Sometime in 2015 or 2016 we began to think about how amazing it would be do the trip we had always talked about in that far-flung fantastical way: what if we did a self-guided tour of the South, visiting some of the landmarks of the Civil Rights. For several years we read and dreamed and casually researched, and then took the plunge to pick a date. But it wasn’t our time yet. Our trip, set to depart in March 2020, never happened. 

 

And then many other things happened, to the world, to us personally. In 2020, the US was devastated by the double traumas of a COVID pandemic and then in May 2020, the death of George Floyd, and a more collective white awakening to the realities of persistent racism and racial inequity in our country, or at least in pockets of the Northwest. And I was learning too. Though I had reveled in the perceived completed wins of the Civil Rights era, I think like many white people I was under the misconception that this was a battle for equality that history had wrapped up. We had conquered this. I had many things to learn, and things to unlearn. 

 

While there are many times in the past 3 years that this trip seemed to be slipping from our grasp, here we are poised to try again in March 2023. And for me, I believe this has happened for a reason. Or perhaps what I mean is, I believe this trip will mean more to me in 2023 than it did in 2020. I am beginning to view history, and consequently the present, through a different lens. I am also 39 years old, the same age as Martin Luther King Jr. and Malcolm X were when they were brutally assassinated. Medgar Evers was 37. To think of what these 3 men had accomplished and scarified by my age still floors me. I want to pay homage to their life’s work, and the work of many other incredible leaders that my high school history books never informed me of, but whom I now know were all legends of this movement. Names like Ella Baker, Bob Moses, Fannie Lou Hamer, Fred Shuttlesworth, Diane Nash, James Bevel, Ralph Abernathy, Medgar Evers and many more.
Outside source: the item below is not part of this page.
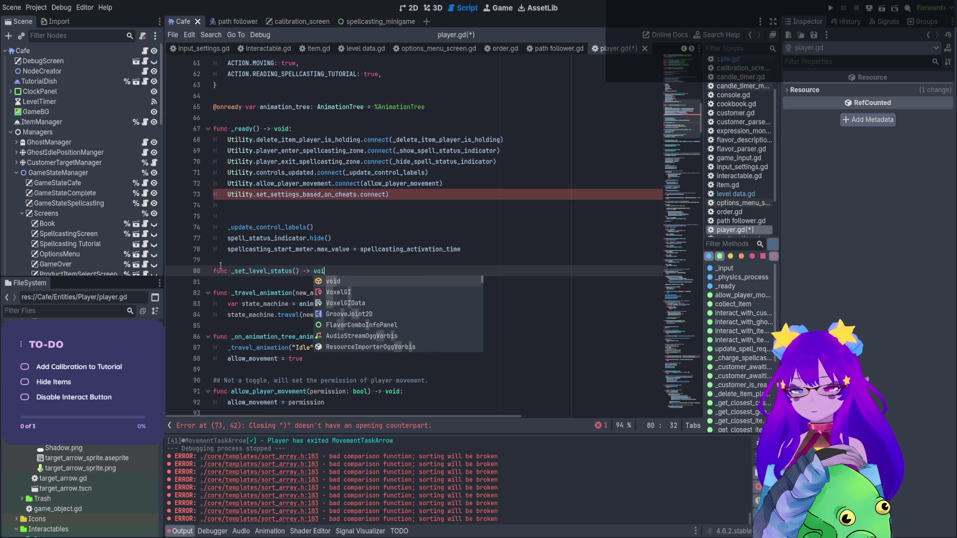
{"action": "key", "text": "Return"}
{"action": "type", "text": ":"}
{"action": "key", "text": "Return"}
{"action": "type", "text": "pass"}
I will never know what it is like to be a black person in the 60’s let alone a black person in this country in 2023, but I want to go and see for myself a part of the country that is foreign to me. I want to deepen my understanding and challenge my own misconceptions. And I want to experience it up close and personal, as only walking and biking through a place can make you appreciate. 

 

This writing is intended for you, the people on this list who are known to my Dad and I. It is not intended for mass distribution. I’m hoping to share with you both what we see as well as snippets of this history through readings and podcasts, for those that are interested. I’m a white person talking about history, and thus I’m bound to trip and stumble in doing so. I welcome you to share your own learnings with me. If you see that I’ve misspoken, I welcome you to correct me. 

 

And in case you’re wondering, I finished “Parting the Waters” first. For the record.